The voucherization of American health insurance may already be upon us.
No, Paul Ryan has not gotten his proposed "premium support" system for Medicare enacted. But increasing numbers of employers are adopting or considering a shift from "defined benefit" to "defined contribution" insurance plans -- a shift that mirrors the transformation of pension benefits over the past twenty years (as Peter Orzag pointed out in a Dec. 2011
column).
Under a defined contribution model, as described in a recent Booz & Co.
report, "instead of designing and offering defined health benefits, companies make cash contributions to savings accounts that employees use to purchase insurance products of their choice. This model allows the company to cap its healthcare cost at a desired threshold" (p. 4).
To meet the nascent and anticipated demand for this model, health insurers and benefits consultants are rolling out private healthcare exchanges enabling employers to outsource the benefits management. these exchanges provide a menu of health insurance options to the employees of companies that buy in. Such exchanges have been a feature of health plans for retirees for some time; companies are now
beginning to offer them to current employees.
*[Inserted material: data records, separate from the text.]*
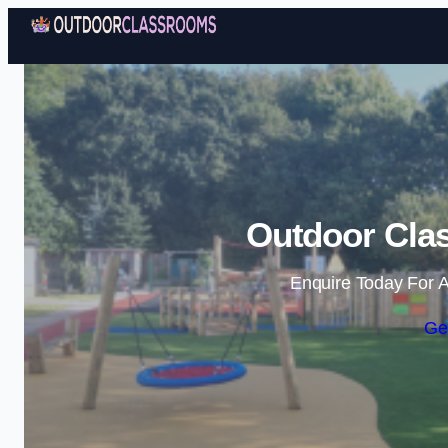
Outdoor Cla
Enquire Today For A
Ge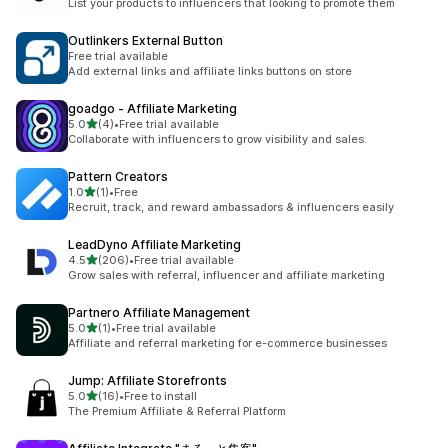
List your products to influencers that looking to promote them
Outlinkers External Button
Free trial available
Add external links and affiliate links buttons on store
goadgo ‑ Affiliate Marketing
out of 5 stars
5.0
(4)
•
Free trial available
4 total reviews
Collaborate with influencers to grow visibility and sales.
Pattern Creators
out of 5 stars
1.0
(1)
•
Free
1 total reviews
Recruit, track, and reward ambassadors & influencers easily
LeadDyno Affiliate Marketing
out of 5 stars
4.5
(206)
•
Free trial available
206 total reviews
Grow sales with referral, influencer and affiliate marketing
Partnero Affiliate Management
out of 5 stars
5.0
(1)
•
Free trial available
1 total reviews
Affiliate and referral marketing for e-commerce businesses
Jump: Affiliate Storefronts
out of 5 stars
5.0
(16)
•
Free to install
16 total reviews
The Premium Affiliate & Referral Platform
Adoption of this system may be accelerated by the coverage mandates the ACA imposes on employers that provide health insurance -- e.g., the ban on annual and lifetime benefit caps, the requirement to offer coverage to employees' children up to age 26, the free provision of preventive care, and other mandates.
Question: given the ACA requirement that employer
plans cover a minimum 60% of participants' average medical costs, and cap participants' annual out-of-pocket expenses at $6250 per individual/$12500 per family, and meet the minimum essential benefit requirements that govern the ACA exchanges or potentially pay a penalty,* how can an employer control its costs by capping its "defined contribution"?